As organisations increasingly use multiple cloud providers, we are seeing the introduction of cloud management services that provide service integration, management and monitoring for all cloud services contracted by an organisation.

They offer major incident and problem management, with escalation to third parties if required, and may also include asset management of devices and infrastructure.

Simplistically cloud management is ‘lightweight’ SIAM (service integration and management), with the controls, processes and principles of the discipline but without the hefty price tag and long-term contractual commitments ‘full’ SIAM has historically involved.

6. Cloud monitoring as a service

As use of hybrid cloud grows, more organisations are turning to cloud monitoring as a service (CMaaS) to monitor performance across the multiple suppliers that will now be interdependent, and critical, to an organisation’s IT service delivery.

It is vital that these services are independent of the providers themselves but that providers either provide visibility into their service or organisations can contractually ensure that they do.

CMaaS provides integration with public cloud services (e.g. Office 365, Salesforce, Huddle, Google Apps), as well as IaaS and PaaS services (e.g. Microsoft Azure, AWS and Google’s App Engine).

Some services can now do this from a single pane of glass. It can also be used to monitor in-house environments and hosted and private cloud services by deploying or installing gateways into the monitored environment.

7. Moving services between different providers

At present, not many people are dynamically moving workloads between cloud providers, but we expect to see this become more common as users become more familiar with the benefits of cloud and compare the offerings of different providers.

Providers may then respond with competitive pricing, such as we see in the utility sector. Organisations therefore need to design their cloud services with the flexibility to adopt different platforms or alternative cloud suppliers quickly and with minimum impact to existing services, or risk swapping one legacy infrastructure for another.

8. Open source

Most major cloud providers use open source for their services, and for even medium sized organisations it now provides high quality tools to that can host, manage and integrate providers with a committed, if slightly disorganised support network. For those not ready to fully commit, most tools are available for the cost of a standard Linux distribution.

>See also: 6 drivers for moving business to the cloud

9. Securing and auditing services

Moving data to the cloud does not negate the need for an organisation to take proper data security precautions. This means taking responsibility for asking the service provider to deliver the appropriate levels of information security and measuring and auditing the supplier to ensure that the relevant security is applied.
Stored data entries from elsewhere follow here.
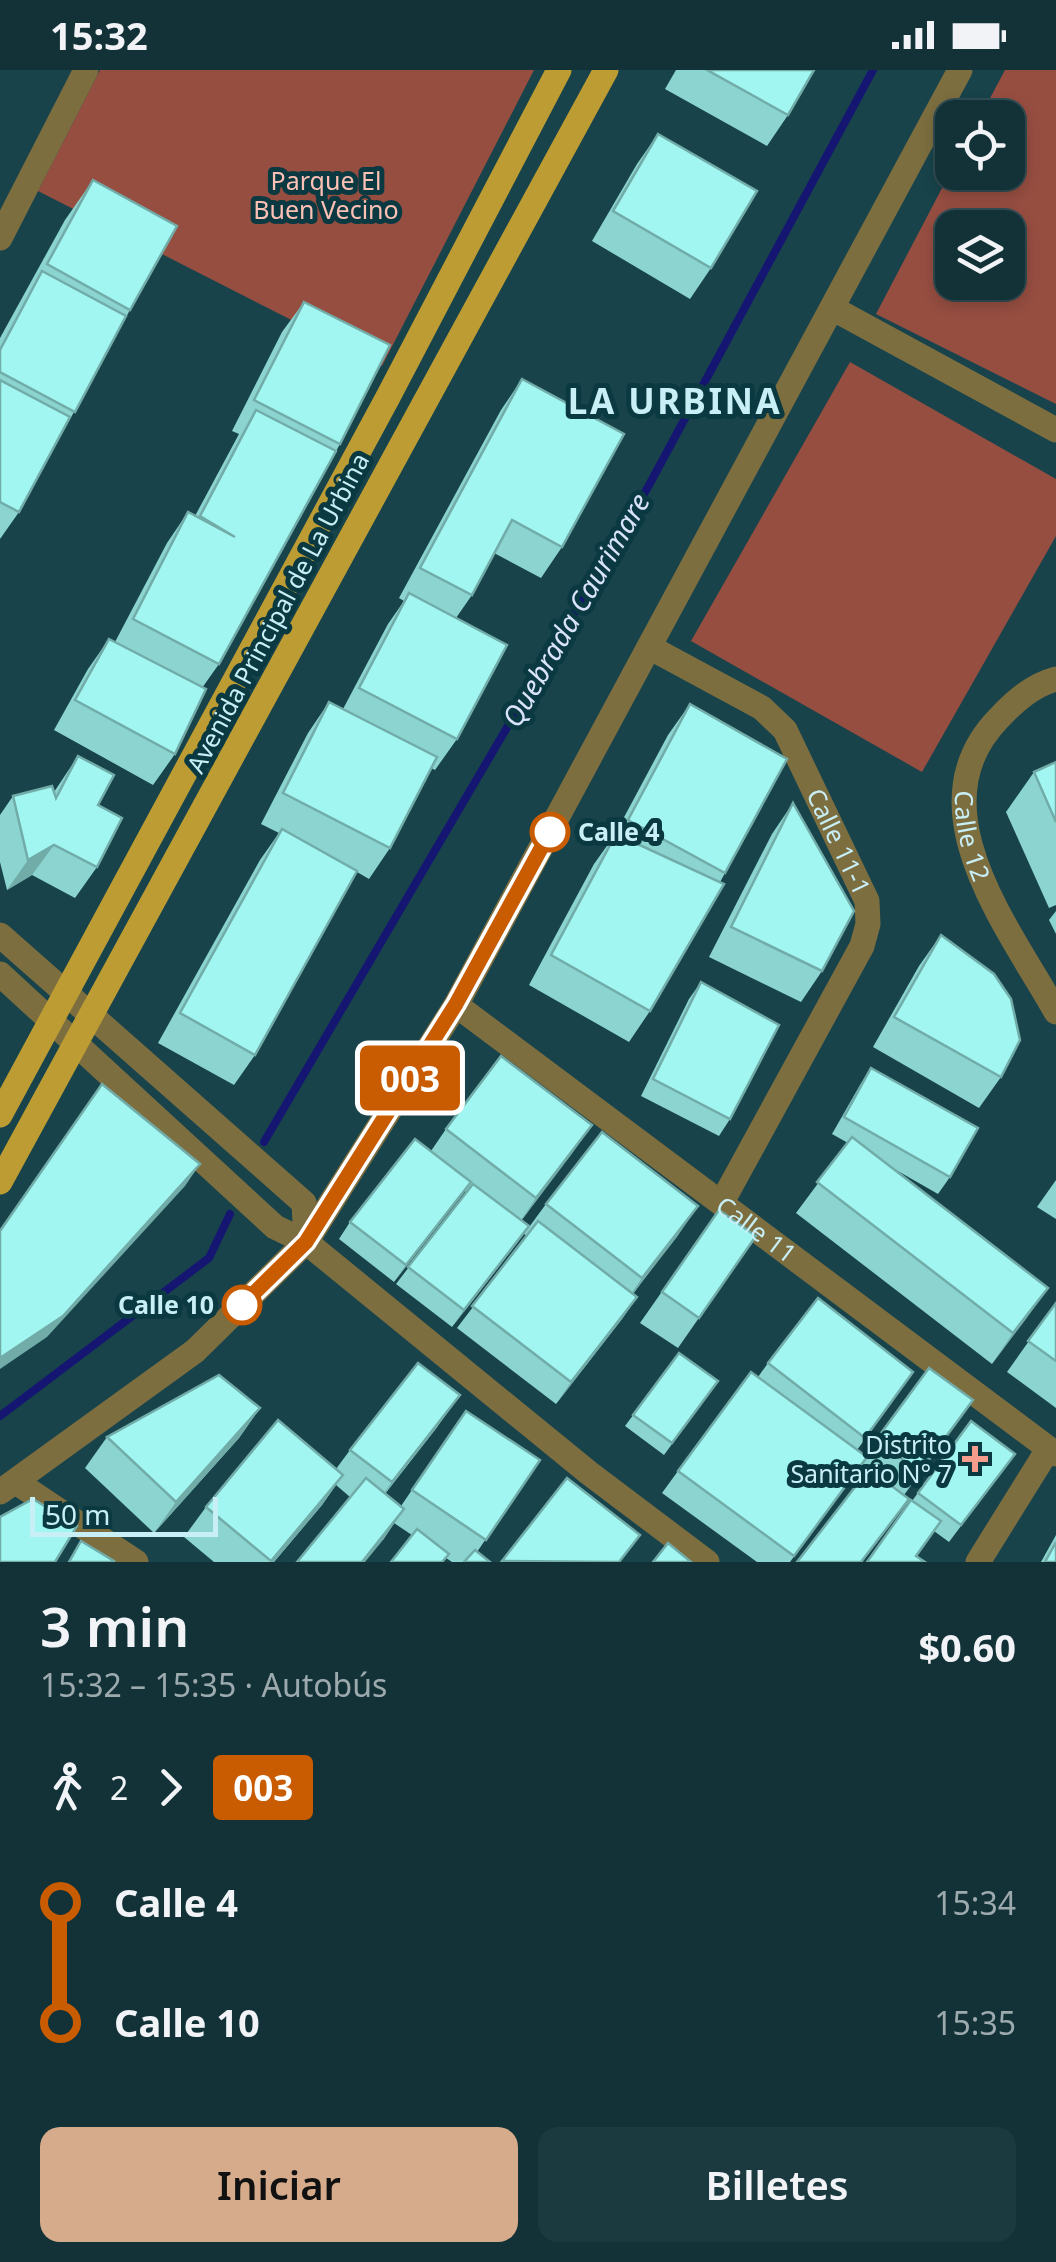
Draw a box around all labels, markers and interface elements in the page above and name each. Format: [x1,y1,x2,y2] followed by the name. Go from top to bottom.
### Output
[50,9,148,61] text: 15:32
[935,100,1025,300] map controls
[935,100,1025,190] button: locate
[253,163,399,226] park label: Parque El Buen Vecino
[935,210,1025,300] button: layers
[568,377,782,424] district label: LA URBINA
[178,446,376,779] street label: Avenida Principal de La Urbina
[493,486,658,733] water label: Quebrada Caurimare
[799,782,880,900] street label: Calle 11-1
[948,790,999,886] street label: Calle 12
[531,813,569,851] marker: Calle 4
[578,814,660,848] place label: Calle 4
[352,1046,468,1110] line badge: 003
[380,1055,440,1102] text: 003
[710,1188,804,1270] street label: Calle 11
[223,1286,261,1324] marker: Calle 10
[118,1287,214,1321] place label: Calle 10
[790,1427,952,1490] place label: Distrito Sanitario N° 7
[962,1446,988,1472] marker: Distrito Sanitario N° 7
[30,1492,218,1536] scale bar
[45,1495,111,1533] text: 50 m
[40,1588,189,1663] text: 3 min
[918,1621,1016,1673] text: $0.60
[40,1663,387,1706] text: 15:32 – 15:35 · Autobús
[40,1760,95,1815] icon: walk
[143,1760,198,1815] icon: forward
[233,1764,293,1811] text: 003
[110,1766,128,1809] text: 2
[114,1876,238,1928] text: Calle 4
[934,1881,1016,1924] text: 15:34
[114,1996,260,2048] text: Calle 10
[934,2001,1016,2044] text: 15:35
[40,2127,518,2242] button: Iniciar
[538,2127,1016,2242] button: Billetes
Organisations will become much more sophisticated in the way they evaluate potential cloud suppliers, seeking out independent verification of their capabilities and looking more closely at their governance and data security policies. This will become ever more important in the light of the forthcoming GDPR regulations, and a written definition of all the data security policies and procedures will be required by the regulator when they conduct an audit.

10. New cloud services to address specific issues

As cloud grows in capability and scale, we can expect to see an increasing number of new applications, whose scope is limited only by the ingenuity and vision of cloud service providers. While some will be targeted at niche markets, others will address common problems.

One of the fastest growing services is likely to be patch management, which removes the administrative overhead of ensuring IT systems remain compliant and secure and can quickly address zero day vulnerabilities across both public cloud and on-premise equipment.

Other services beginning to gain traction include identity management as a service, already in use by a major government agency among others, and endpoint data protection and compliance, which provides backup, restoration, compliance and legal hold across all user devices and encrypted data storage on public cloud.